Il me faut m’expliquer sur ce titre. Avec mon associé, lorsque j’étais jeune et con – je suis désormais beaucoup moins jeune – nous avions l’habitude d’utiliser cette expression pour désigner nos concurrents. Une version potache – probablement homophobe et sexiste – de Jules-de-chez-Schmidt-d’en-face. C’était vraiment une habitude idiote qui ne reflétait pas grand chose de la réalité, d’ailleurs, puisque beaucoup de concurrents sont devenus des amis, j’en marie même deux le 25 juillet prochain, c’est dire. Bref, là où d’autres parlent poétiquement de la perfide Albion, nous, on disait « les enculés d’en face », voilà.
Vous me pardonnerez d’avoir cédé aux sirènes du web marketing pour vous attirer sur ce billet, avouez que ce titre n’y est pas pour rien. Et puisque vous êtes là, parlons de la concurrence.
Dans tous les modèles économiques, il y a un mec pas content qu’on lui pique son fromage. Et les modèles basés sur l’innovation disruptive n’y font pas exception. Les exemples suivants ont révolutionné leur marché – quand ils ne l’ont pas carrément créé – et ont fait sortir du bois les acteurs historiques pour des raisons financières évidentes mais pas toujours légitimes.
- Über nous a permis de constater l’ampleur du problème du numerus clausus des taxis, et de la capacité de nuisance de son lobby.
- Amazon a permis aux éditeurs et au gouvernement de se ridiculiser avec leur loi anti-amazon sur les frais de port.
- Kindle Unlimited a donné une seconde chance aux sus-nommés de s’enfoncer dans leur posture passéiste – ça n’engage que moi*.

DONNÉES SOURCES:
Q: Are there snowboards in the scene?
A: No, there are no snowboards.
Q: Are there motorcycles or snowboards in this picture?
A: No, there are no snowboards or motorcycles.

À FAIRE:
1) Reproduisez fidèlement le passage du billet sur la concurrence qui commence par les mots contenant "- Über nous" et se termine par "n’engage que moi*.".
2) Quelles entreprises ou quels services le billet sur la concurrence cite-t-il comme exemples d'innovation disruptive ? Donnez-les tous.
3) Répondez aux questions suivantes d'après le billet sur la concurrence.
(a) À quelle date l'auteur doit-il marier deux concurrents devenus des amis ?
(b) Selon l'auteur, de quel problème Über a-t-il permis de constater l'ampleur ?
(c) Quelle loi a permis aux éditeurs et au gouvernement de se ridiculiser ?

CORRIGÉ DES EXERCICES:
1)
- Über nous a permis de constater l’ampleur du problème du numerus clausus des taxis, et de la capacité de nuisance de son lobby.
- Amazon a permis aux éditeurs et au gouvernement de se ridiculiser avec leur loi anti-amazon sur les frais de port.
- Kindle Unlimited a donné une seconde chance aux sus-nommés de s’enfoncer dans leur posture passéiste – ça n’engage que moi*.

2) Über, Amazon, Kindle Unlimited

3)
(a) Le 25 juillet prochain.
(b) Le problème du numerus clausus des taxis.
(c) La loi anti-amazon sur les frais de port.